═══ DATA LISTING

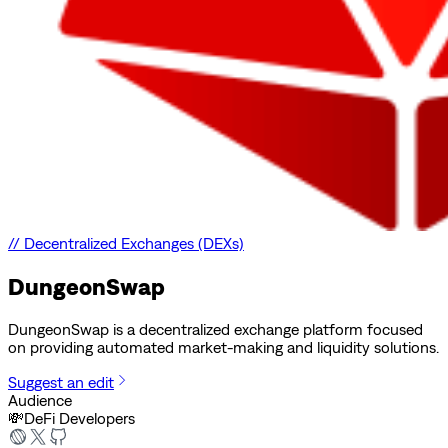
//
Decentralized Exchanges (DEXs)
DungeonSwap
DungeonSwap is a decentralized exchange platform focused
on providing automated market-making and liquidity solutions.
Suggest an edit
Audience
💸
DeFi Developers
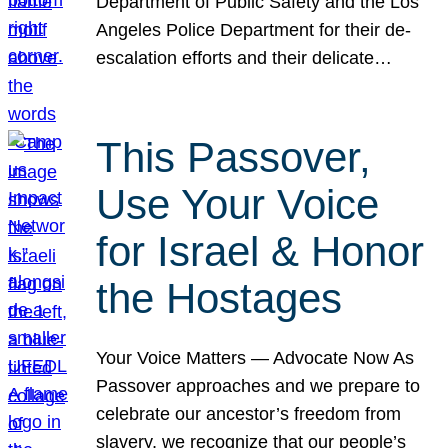
Department of Public Safety and the Los
Angeles Police Department for their de-
escalation efforts and their delicate…
This Passover,
Use Your Voice
for Israel & Honor
the Hostages
Your Voice Matters — Advocate Now As
Passover approaches and we prepare to
celebrate our ancestor’s freedom from
slavery, we recognize that our people’s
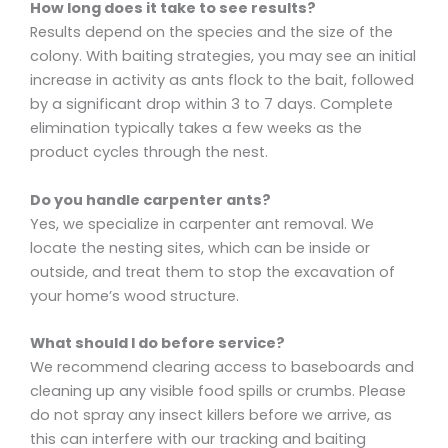
How long does it take to see results?
Results depend on the species and the size of the
colony. With baiting strategies, you may see an initial
increase in activity as ants flock to the bait, followed
by a significant drop within 3 to 7 days. Complete
elimination typically takes a few weeks as the
product cycles through the nest.
Do you handle carpenter ants?
Yes, we specialize in carpenter ant removal. We
locate the nesting sites, which can be inside or
outside, and treat them to stop the excavation of
your home’s wood structure.
What should I do before service?
We recommend clearing access to baseboards and
cleaning up any visible food spills or crumbs. Please
do not spray any insect killers before we arrive, as
this can interfere with our tracking and baiting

══════

### TASK DESCRIPTION
Repeat the data exactly. Pictures should not appear.

### WRITTEN ANSWER
//
Decentralized Exchanges (DEXs)
DungeonSwap
DungeonSwap is a decentralized exchange platform focused
on providing automated market-making and liquidity solutions.
Suggest an edit
Audience
💸
DeFi Developers
Department of Public Safety and the Los
Angeles Police Department for their de-
escalation efforts and their delicate…
This Passover,
Use Your Voice
for Israel & Honor
the Hostages
Your Voice Matters — Advocate Now As
Passover approaches and we prepare to
celebrate our ancestor’s freedom from
slavery, we recognize that our people’s
How long does it take to see results?
Results depend on the species and the size of the
colony. With baiting strategies, you may see an initial
increase in activity as ants flock to the bait, followed
by a significant drop within 3 to 7 days. Complete
elimination typically takes a few weeks as the
product cycles through the nest.
Do you handle carpenter ants?
Yes, we specialize in carpenter ant removal. We
locate the nesting sites, which can be inside or
outside, and treat them to stop the excavation of
your home’s wood structure.
What should I do before service?
We recommend clearing access to baseboards and
cleaning up any visible food spills or crumbs. Please
do not spray any insect killers before we arrive, as
this can interfere with our tracking and baiting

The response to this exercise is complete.